Definire il presidente eletto dell’Argentina Javier Milei un “Beppe Grillo che ce l’ha fatta” è un errore. Infatti, il Movimento 5 Stelle non ha nulla a che fare con il partito del nuovo presidente argentino, il Partido Libertario, il quale fa parte della coalizione Libertad Avanza.
Il Movimento 5 Stelle è un partito statalista nato come partito pigliatutto. Basta pensare ai bonus e al Reddito di Cittadinanza che ha proposto quando era al governo.
Al contrario, il partito di Milei è anti-statalista e ultraliberista. Di sicuro, non approverebbe le politiche dei governi italiani presieduti da Giuseppe Conte.
Il nuovo presidente vuole proporre la dollarizzazione e il capitalismo e vuole abbandonare la politica filo-cinese portata avanti dai peronisti dell’attuale governo del presidente in carica Alberto Ángel Fernández. Ci riuscirà?
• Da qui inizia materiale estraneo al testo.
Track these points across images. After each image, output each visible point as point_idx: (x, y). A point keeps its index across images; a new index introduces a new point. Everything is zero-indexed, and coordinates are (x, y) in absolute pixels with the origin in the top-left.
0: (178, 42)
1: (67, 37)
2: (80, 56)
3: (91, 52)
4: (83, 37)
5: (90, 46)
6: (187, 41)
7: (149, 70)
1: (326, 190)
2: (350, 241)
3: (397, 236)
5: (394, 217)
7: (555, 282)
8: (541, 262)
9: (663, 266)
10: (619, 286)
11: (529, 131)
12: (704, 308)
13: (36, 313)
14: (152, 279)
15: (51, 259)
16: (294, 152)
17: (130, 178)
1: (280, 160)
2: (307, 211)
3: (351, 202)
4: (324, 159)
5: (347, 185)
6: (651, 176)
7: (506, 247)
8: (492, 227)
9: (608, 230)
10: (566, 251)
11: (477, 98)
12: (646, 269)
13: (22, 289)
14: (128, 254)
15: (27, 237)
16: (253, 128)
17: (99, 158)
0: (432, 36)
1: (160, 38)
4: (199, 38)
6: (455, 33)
Purtroppo, laddove vige lo statalismo, ci sono tanti che (come si dice volgarmente) “mangiano grazie alle istituzioni”. Infatti, un’organizzazione statalista fa sì che lo Stato diventi una sorta di ufficio di collocamento per burocrati che vengono inseriti negli uffici pubblici, che si moltiplicano.
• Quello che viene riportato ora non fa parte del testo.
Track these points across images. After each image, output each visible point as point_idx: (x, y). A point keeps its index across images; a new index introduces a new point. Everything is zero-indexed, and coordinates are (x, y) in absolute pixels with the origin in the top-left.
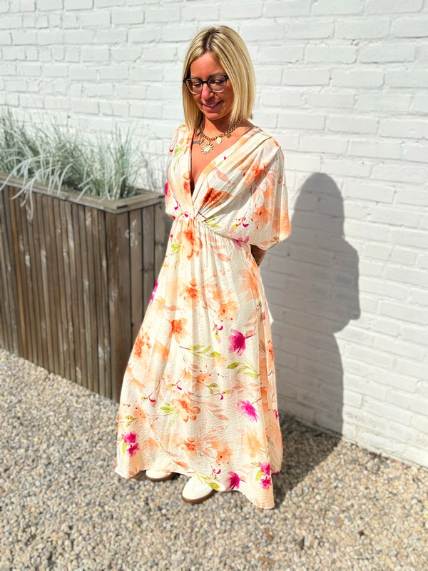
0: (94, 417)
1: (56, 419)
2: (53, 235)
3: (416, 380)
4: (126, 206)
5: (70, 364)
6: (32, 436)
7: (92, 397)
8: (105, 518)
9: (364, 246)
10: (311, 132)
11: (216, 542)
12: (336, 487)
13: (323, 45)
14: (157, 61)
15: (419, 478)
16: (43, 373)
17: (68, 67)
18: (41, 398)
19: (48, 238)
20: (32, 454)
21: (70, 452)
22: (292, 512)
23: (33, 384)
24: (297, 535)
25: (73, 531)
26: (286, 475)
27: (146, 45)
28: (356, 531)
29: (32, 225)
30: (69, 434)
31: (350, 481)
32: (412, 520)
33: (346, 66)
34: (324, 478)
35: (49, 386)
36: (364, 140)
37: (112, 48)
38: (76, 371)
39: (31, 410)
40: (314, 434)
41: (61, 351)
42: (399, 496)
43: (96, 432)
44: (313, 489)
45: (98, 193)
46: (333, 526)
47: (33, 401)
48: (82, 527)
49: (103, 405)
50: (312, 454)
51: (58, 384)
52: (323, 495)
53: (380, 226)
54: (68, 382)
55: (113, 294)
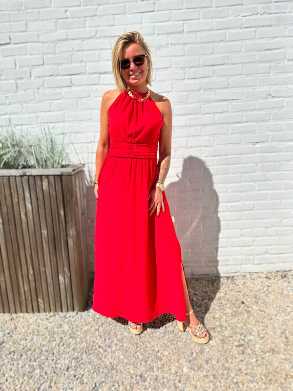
2: (10, 204)
19: (4, 209)
33: (180, 81)
38: (38, 302)
41: (23, 292)
51: (23, 318)
54: (31, 314)
55: (71, 232)
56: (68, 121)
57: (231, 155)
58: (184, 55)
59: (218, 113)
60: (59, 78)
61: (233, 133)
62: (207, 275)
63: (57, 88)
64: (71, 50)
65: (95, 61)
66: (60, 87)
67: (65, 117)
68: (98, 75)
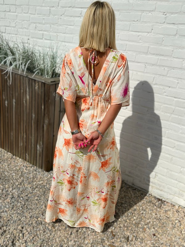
0: (34, 177)
1: (16, 177)
2: (19, 93)
3: (181, 168)
4: (55, 81)
5: (23, 152)
6: (5, 184)
7: (33, 167)
8: (39, 224)
9: (162, 107)
10: (142, 53)
11: (89, 237)
12: (142, 213)
13: (150, 14)
14: (72, 16)
15: (179, 211)
16: (10, 156)
17: (30, 16)
18: (9, 167)
19: (17, 94)
20: (5, 192)
21: (23, 192)
22: (123, 224)
23: (6, 160)
24: (125, 235)
25: (24, 230)
26: (121, 207)
27: (67, 9)
28: (152, 234)
29: (10, 88)
30: (22, 184)
31: (149, 211)
32: (176, 229)
33: (160, 24)
34: (137, 209)
35: (13, 161)
36: (166, 58)
37: (51, 9)
38: (26, 155)
39: (5, 172)
40: (132, 189)
41: (20, 146)
42: (170, 219)
43: (34, 184)
44: (132, 214)
45: (42, 75)
46: (141, 231)
47: (5, 168)
48: (28, 228)
49: (38, 171)
50: (132, 198)
51: (17, 161)
52: (137, 217)
53: (170, 98)
54: (22, 160)
55: (46, 121)
60: (75, 9)
67: (73, 39)
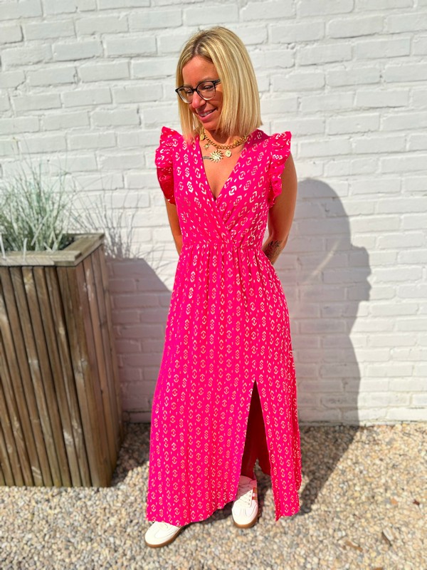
4: (80, 255)
13: (257, 51)
15: (407, 432)
22: (351, 514)
27: (30, 68)
28: (411, 503)
33: (285, 70)
36: (313, 140)
38: (31, 472)
42: (409, 455)
44: (347, 482)
51: (9, 496)
53: (340, 219)
55: (80, 364)
56: (73, 150)
57: (379, 214)
58: (293, 17)
59: (357, 133)
60: (52, 67)
61: (384, 173)
62: (327, 422)
63: (51, 87)
64: (74, 11)
65: (120, 33)
66: (56, 86)
67: (68, 141)
68: (126, 60)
I posti di lavoro creati dallo Stato sono creati nello Stato e pagati dai cittadini, con le tasse. L’implementazione del programma di Milei comporterà la soppressione di molti uffici pubblici. Personalmente, sono favorevole ad una cosa del genere, perché meno burocrazia equivale a meno tasse e a più libertà.
Di sicuro, molti burocrati non avranno votato Milei. Nessuno vota chi ha in programma di “togliergli la pagnotta”. Il rischio è che ci possano essere delle manifestazioni imponenti contro un programma di quel tipo. Inoltre, con la dollarizzazione e un conseguente avvicinamento agli Stati Uniti d’America, gli accordi con la Cina precedentemente sottoscritti dovranno essere abrogati. Come reagirà Pechino?
Riuscirà Milei a segare l’albero dello statalismo? Sarà tutto da vedere. Come disse un noto politico italiano, prepariamo i pop corn perché ne vedremo delle belle.